--- Exercise ---
An accurate, complete copy of the records below is required.

Document layout detection data:
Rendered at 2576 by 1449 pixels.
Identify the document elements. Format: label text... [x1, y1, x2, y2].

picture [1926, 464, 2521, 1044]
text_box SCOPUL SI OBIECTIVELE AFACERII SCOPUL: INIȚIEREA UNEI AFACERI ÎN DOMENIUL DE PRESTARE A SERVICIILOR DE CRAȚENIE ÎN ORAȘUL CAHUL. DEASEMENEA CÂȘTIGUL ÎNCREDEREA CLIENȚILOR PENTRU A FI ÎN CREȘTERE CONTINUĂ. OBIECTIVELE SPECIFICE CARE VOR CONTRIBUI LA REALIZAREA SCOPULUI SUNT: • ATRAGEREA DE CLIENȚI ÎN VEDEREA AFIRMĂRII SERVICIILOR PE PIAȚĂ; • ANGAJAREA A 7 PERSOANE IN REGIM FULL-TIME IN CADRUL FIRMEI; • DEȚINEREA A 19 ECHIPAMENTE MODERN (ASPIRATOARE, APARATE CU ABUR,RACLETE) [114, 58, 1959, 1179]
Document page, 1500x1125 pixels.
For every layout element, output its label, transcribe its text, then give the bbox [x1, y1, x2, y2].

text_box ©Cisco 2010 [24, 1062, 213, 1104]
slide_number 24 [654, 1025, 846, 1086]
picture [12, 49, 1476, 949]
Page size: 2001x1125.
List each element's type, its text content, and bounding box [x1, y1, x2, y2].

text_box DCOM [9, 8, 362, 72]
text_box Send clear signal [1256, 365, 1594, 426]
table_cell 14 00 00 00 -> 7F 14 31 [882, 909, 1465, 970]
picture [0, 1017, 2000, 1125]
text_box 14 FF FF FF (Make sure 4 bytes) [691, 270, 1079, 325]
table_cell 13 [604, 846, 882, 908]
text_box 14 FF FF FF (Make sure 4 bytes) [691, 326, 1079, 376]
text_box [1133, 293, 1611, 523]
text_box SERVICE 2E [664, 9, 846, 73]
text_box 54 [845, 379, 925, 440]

--- Solution to this task ---
Rendered at 2576 by 1449 pixels.
Identify the document elements. Format: label text... [x1, y1, x2, y2].

picture [1926, 464, 2521, 1044]
text_box SCOPUL SI OBIECTIVELE AFACERII SCOPUL: INIȚIEREA UNEI AFACERI ÎN DOMENIUL DE PRESTARE A SERVICIILOR DE CRAȚENIE ÎN ORAȘUL CAHUL. DEASEMENEA CÂȘTIGUL ÎNCREDEREA CLIENȚILOR PENTRU A FI ÎN CREȘTERE CONTINUĂ. OBIECTIVELE SPECIFICE CARE VOR CONTRIBUI LA REALIZAREA SCOPULUI SUNT: • ATRAGEREA DE CLIENȚI ÎN VEDEREA AFIRMĂRII SERVICIILOR PE PIAȚĂ; • ANGAJAREA A 7 PERSOANE IN REGIM FULL-TIME IN CADRUL FIRMEI; • DEȚINEREA A 19 ECHIPAMENTE MODERN (ASPIRATOARE, APARATE CU ABUR,RACLETE) [114, 58, 1959, 1179]
Document page, 1500x1125 pixels.
For every layout element, output its label, transcribe its text, then give the bbox [x1, y1, x2, y2].

text_box ©Cisco 2010 [24, 1062, 213, 1104]
slide_number 24 [654, 1025, 846, 1086]
picture [12, 49, 1476, 949]
Page size: 2001x1125.
List each element's type, its text content, and bounding box [x1, y1, x2, y2].

text_box DCOM [9, 8, 362, 72]
text_box Send clear signal [1256, 365, 1594, 426]
table_cell 14 00 00 00 -> 7F 14 31 [882, 909, 1465, 970]
picture [0, 1017, 2000, 1125]
text_box 14 FF FF FF (Make sure 4 bytes) [691, 270, 1079, 325]
table_cell 13 [604, 846, 882, 908]
text_box 14 FF FF FF (Make sure 4 bytes) [691, 326, 1079, 376]
text_box [1133, 293, 1611, 523]
text_box SERVICE 2E [664, 9, 846, 73]
text_box 54 [845, 379, 925, 440]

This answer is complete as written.